## TEXTABSCHNITT
· · · ·

Während KI aktuell den öffentlichen Diskurs dominiert, bieten Innovationen in der Quantentechnologie ähnlich großes Wirtschafts- und Disruptionspotenzial – allerdings noch mit deutlich längerem Entwicklungshorizont. Dabei sind die Schnittmengen zu KI, Foundation Models und Hochleistungsrechnern groß.
Doch neben der Entwicklung von Software und Computing-Modellen fußt Quantentechnologie auf einer ebenso bedeutenden Hardwarekomponente. Berlin und Brandenburg verfügen hier dank jahrzehntelanger Expertise im Bereich Sensorik, Optik und Photonik über ein starkes Fundament. Auch in der Quantenkryptographie und IT-Sicherheit gibt es in Berlin große Kompetenz.
Berlin Quantum Alliance mit Leben füllen
Um diese Stärken gezielt auszuspielen und Berlin zu einem internationalen Hotspot für Quantentechnologie zu entwickeln, braucht es auch hier langfristige Planungssicherheit, eine angemessene Finanzierung in zweistelliger Millionenhöhe und eine starke Verzahnung von Wissenschaft und Wirtschaft. Der Senat muss die Berlin Quantum Alliance (BQA) mehrere Legislaturen übergreifend mit Leben füllen und sicherstellen, dass die entstandene Expertise gebunden, weltweit beworben und für Investoren erschlossen wird.
Um Grundlagenforschung und wissenschaftliche Exzellenz in die Anwendung zu bringen, müssen Start-ups und Technologietransfer gezielt gefördert werden. Angesichts der für Berlin typischen mittelständischen Wirtschaftsstruktur müssen die Transferpfade niedrigschwellig auf die begrenzten Ressourcen der Unternehmen ausgerichtet sein, damit die Stadt auch von den hier gewonnenen Forschungsergebnissen selbst profitieren kann.
Wirtschaft und Wissenschaft besser vernetzen
Hierbei helfen KMU-Büros als proaktive Schnittstelle zwischen Hochschulen und Wirtschaft. Eine Neuauflage des „Berliner Wegs“ zur finanziellen und organisatorischen Förderung von Transferprojekten zwischen Forschungseinrichtungen und einem Verbund von KMU könnte wichtige Brücken schlagen und eine Vielzahl von Use Cases in der Wirtschaft generieren. Dazu muss die Politik verstärkt auf Reallabore setzen, damit die Potenziale und Risiken disruptiver Innovationen erprobt und auch deren Akzeptanz in der Gesellschaft erhöht werden können.
Hinter nahezu allen digitalen Innovationen stehen physische Hochtechnologien. Der globale Markt um Halbleiter, seltene Erden und Mikrochips ist hart umkämpft. Gemeinsam mit der Bundesregierung und der EU muss sich das Land dafür einsetzen, dass Berliner Anbieter von Schlüsseltechnologien im internationalen Wettbewerb gestärkt werden.

· · · ·

## ZU PRÜFENDE DATEN
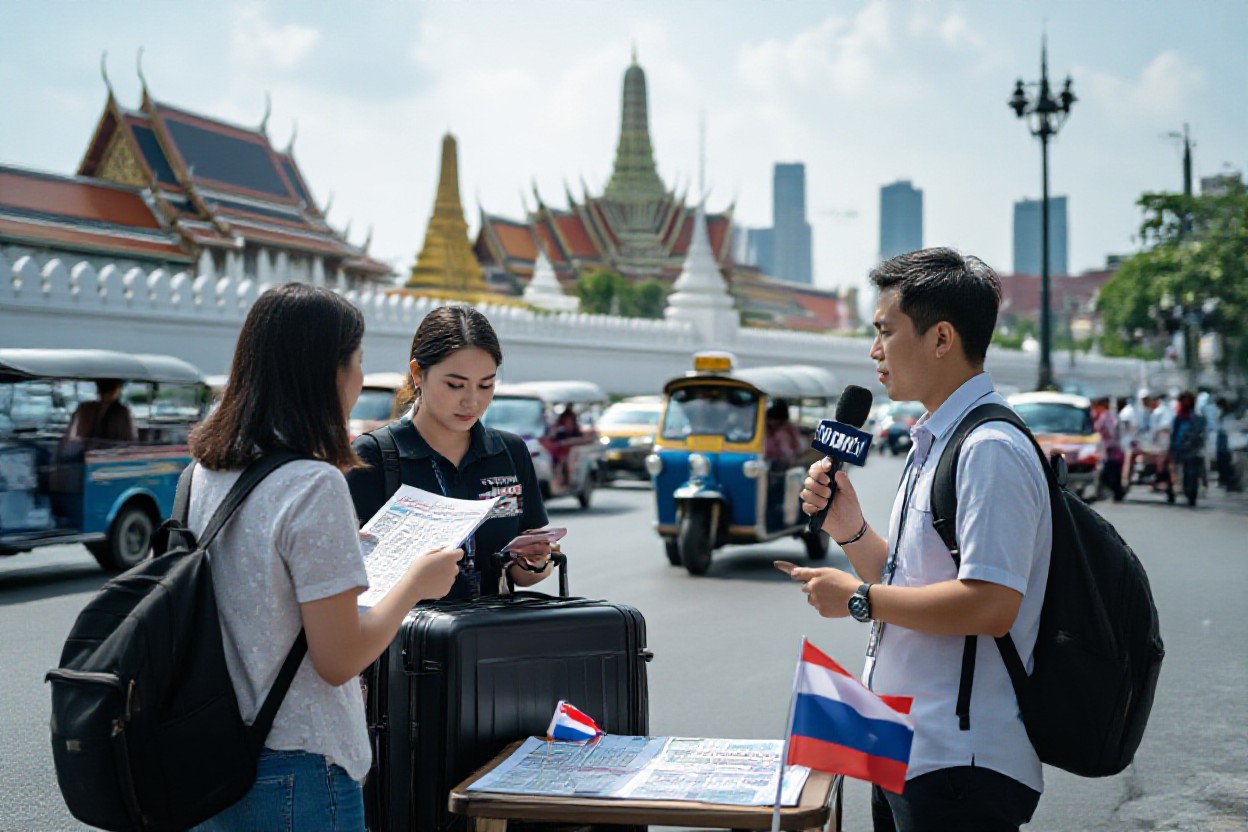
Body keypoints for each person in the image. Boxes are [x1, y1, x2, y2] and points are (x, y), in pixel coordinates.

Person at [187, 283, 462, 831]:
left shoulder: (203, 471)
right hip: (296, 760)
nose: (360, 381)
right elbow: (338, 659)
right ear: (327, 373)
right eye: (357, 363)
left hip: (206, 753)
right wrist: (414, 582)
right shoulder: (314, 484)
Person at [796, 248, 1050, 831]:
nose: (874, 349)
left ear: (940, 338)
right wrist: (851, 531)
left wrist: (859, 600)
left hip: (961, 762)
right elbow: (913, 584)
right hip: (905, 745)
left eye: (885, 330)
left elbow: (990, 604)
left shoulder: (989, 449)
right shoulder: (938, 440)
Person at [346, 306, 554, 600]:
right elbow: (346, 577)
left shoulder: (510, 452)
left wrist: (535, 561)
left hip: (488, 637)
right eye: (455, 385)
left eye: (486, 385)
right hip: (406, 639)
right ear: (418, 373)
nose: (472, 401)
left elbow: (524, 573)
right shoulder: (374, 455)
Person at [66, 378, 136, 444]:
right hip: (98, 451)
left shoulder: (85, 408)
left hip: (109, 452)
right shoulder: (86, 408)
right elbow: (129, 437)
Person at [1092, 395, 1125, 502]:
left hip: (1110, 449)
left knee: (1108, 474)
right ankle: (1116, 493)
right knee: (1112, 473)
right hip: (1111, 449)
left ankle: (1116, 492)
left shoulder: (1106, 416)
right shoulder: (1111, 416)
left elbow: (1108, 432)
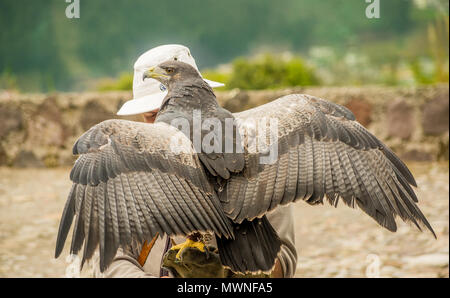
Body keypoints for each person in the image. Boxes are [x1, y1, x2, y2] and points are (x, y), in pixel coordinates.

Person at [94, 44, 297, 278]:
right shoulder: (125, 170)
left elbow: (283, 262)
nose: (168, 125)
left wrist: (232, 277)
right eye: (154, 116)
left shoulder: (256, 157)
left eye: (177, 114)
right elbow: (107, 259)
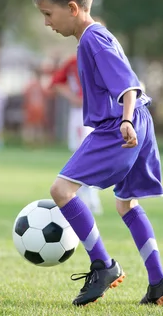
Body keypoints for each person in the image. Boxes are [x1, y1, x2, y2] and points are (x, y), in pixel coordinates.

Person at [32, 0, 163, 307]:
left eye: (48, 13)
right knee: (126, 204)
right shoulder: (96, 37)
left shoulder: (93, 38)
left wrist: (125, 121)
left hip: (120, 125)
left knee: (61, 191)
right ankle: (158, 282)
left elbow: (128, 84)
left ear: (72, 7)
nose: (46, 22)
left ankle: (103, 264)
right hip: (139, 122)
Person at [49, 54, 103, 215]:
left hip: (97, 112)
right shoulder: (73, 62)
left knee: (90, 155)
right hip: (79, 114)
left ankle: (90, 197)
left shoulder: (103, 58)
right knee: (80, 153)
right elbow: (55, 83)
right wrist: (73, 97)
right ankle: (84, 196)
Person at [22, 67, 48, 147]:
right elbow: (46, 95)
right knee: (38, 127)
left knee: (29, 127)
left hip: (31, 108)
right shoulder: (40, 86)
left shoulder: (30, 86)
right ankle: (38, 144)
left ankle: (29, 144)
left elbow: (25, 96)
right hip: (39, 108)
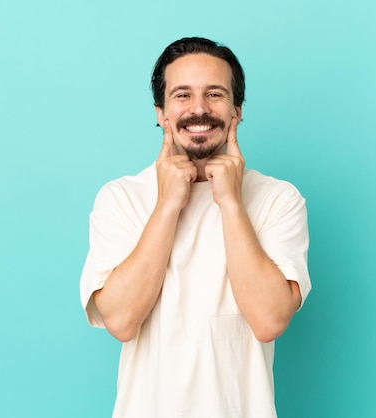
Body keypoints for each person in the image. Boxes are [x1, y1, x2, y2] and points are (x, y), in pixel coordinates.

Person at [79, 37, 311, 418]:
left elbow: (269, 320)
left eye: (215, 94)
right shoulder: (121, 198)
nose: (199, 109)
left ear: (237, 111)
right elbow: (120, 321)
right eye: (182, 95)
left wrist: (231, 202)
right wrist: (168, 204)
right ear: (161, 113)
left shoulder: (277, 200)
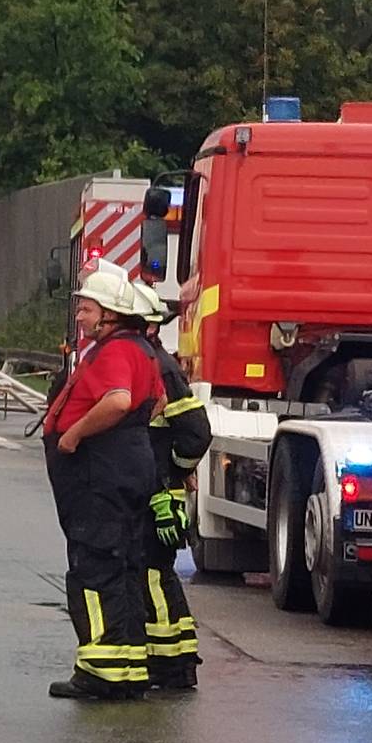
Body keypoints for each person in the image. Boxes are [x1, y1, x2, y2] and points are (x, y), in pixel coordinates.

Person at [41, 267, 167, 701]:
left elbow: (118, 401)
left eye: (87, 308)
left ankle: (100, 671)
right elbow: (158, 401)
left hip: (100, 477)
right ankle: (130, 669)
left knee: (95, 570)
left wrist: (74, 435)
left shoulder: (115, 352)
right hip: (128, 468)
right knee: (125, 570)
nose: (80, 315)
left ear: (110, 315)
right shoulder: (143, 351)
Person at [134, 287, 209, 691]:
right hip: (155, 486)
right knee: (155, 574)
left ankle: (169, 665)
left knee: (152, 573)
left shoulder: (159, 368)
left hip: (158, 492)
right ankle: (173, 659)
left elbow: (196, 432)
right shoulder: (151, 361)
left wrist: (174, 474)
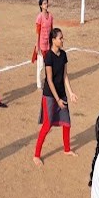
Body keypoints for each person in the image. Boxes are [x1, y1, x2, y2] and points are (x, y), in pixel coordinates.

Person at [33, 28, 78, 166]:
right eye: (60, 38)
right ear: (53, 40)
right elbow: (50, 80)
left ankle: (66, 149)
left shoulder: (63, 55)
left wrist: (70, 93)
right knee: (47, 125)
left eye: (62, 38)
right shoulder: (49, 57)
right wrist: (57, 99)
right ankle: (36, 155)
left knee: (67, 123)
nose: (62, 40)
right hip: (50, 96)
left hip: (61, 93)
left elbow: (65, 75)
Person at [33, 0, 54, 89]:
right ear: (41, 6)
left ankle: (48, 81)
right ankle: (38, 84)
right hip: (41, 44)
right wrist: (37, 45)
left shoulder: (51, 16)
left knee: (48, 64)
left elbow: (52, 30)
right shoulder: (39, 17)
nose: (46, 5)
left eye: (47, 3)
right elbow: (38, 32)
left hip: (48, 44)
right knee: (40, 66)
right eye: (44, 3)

· · · ·

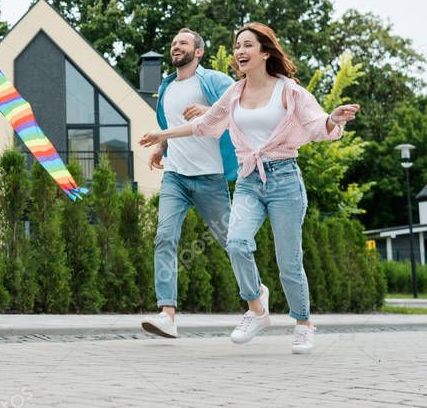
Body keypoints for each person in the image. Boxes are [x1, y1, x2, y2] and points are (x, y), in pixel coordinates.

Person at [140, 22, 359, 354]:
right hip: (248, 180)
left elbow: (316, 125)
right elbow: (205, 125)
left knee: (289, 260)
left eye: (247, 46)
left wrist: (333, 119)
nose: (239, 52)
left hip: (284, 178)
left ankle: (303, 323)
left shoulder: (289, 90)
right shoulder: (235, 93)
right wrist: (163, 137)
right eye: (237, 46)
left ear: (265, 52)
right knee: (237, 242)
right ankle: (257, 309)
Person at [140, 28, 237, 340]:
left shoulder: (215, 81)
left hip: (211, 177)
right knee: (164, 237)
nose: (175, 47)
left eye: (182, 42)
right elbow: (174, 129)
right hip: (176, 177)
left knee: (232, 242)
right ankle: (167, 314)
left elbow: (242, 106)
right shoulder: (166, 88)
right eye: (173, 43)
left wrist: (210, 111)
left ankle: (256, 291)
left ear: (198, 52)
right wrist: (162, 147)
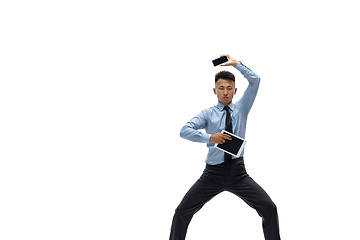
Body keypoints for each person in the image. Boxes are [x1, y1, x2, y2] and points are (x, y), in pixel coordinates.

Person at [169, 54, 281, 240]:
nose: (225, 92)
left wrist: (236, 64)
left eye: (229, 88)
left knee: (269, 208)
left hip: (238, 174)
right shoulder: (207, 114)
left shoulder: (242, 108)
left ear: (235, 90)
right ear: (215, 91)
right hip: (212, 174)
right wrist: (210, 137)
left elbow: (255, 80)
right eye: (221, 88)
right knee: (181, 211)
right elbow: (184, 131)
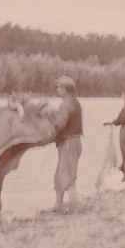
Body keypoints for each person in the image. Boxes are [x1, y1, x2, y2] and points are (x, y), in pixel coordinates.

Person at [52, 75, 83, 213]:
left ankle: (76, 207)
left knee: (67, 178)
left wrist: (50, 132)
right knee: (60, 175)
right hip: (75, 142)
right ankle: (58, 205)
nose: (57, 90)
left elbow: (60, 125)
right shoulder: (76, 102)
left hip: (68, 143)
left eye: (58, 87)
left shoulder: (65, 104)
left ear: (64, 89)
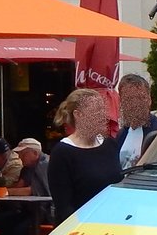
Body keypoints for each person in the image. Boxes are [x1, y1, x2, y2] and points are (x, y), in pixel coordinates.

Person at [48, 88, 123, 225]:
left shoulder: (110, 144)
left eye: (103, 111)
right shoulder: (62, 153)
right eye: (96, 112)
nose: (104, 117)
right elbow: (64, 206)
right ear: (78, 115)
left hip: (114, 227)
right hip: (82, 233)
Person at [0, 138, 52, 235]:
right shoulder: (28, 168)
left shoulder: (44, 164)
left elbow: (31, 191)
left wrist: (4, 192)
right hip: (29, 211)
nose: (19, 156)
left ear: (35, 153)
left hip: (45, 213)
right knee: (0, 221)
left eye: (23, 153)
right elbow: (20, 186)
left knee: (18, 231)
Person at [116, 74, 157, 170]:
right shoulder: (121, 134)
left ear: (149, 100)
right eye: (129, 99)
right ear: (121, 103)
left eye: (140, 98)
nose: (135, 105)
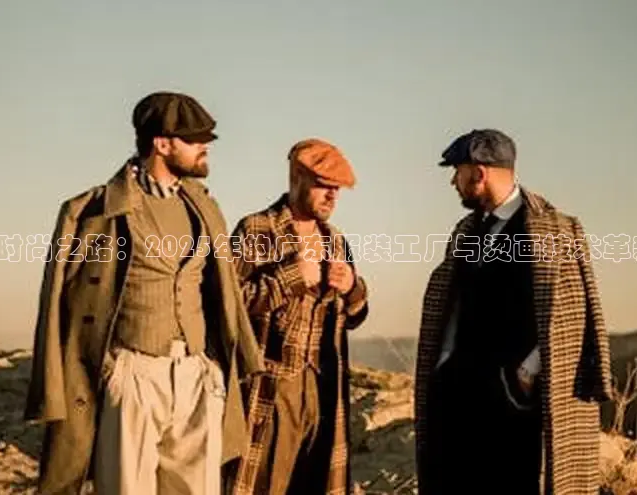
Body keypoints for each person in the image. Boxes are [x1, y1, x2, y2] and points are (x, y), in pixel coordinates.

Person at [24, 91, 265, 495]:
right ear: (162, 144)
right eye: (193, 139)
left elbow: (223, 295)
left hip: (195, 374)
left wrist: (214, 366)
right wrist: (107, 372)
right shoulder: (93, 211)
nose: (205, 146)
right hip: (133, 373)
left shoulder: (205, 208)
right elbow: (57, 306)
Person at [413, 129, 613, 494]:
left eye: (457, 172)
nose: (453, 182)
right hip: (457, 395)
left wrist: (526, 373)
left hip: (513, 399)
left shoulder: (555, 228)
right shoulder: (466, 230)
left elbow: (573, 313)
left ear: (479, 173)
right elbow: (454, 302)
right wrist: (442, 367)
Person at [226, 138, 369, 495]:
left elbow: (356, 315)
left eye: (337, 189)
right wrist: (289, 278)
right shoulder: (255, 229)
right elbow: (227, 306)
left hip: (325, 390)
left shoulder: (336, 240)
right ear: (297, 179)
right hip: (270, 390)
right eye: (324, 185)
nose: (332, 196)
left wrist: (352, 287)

· · · ·

## AUFGABENSTELLUNG
Übertrage den Satz „Der globale Markt um Halbleiter, seltene Erden und Mikrochips ist hart umkämpft.“ aus dem Textabschnitt über Quantentechnologie in Berlin ins Englische.

## ANTWORT
The global market for semiconductors, rare earths, and microchips is fiercely contested.